Work required - Locate every line in the data that contains the string "Google" and reproduce each of those lines in full.

Source material -

★ ★ ★ ★ ★

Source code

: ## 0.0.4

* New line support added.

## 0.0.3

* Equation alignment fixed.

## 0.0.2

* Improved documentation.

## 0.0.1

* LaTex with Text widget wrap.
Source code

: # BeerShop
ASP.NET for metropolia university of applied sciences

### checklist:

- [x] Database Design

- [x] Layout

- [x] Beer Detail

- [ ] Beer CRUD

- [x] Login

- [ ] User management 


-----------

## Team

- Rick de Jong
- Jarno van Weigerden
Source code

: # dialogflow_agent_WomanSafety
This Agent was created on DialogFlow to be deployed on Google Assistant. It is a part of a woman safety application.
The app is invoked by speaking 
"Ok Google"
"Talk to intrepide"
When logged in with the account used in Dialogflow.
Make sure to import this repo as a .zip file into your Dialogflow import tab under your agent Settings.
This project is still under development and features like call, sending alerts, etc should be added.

★ ★ ★ ★ ★

Finished task -
This Agent was created on DialogFlow to be deployed on Google Assistant. It is a part of a woman safety application.
"Ok Google"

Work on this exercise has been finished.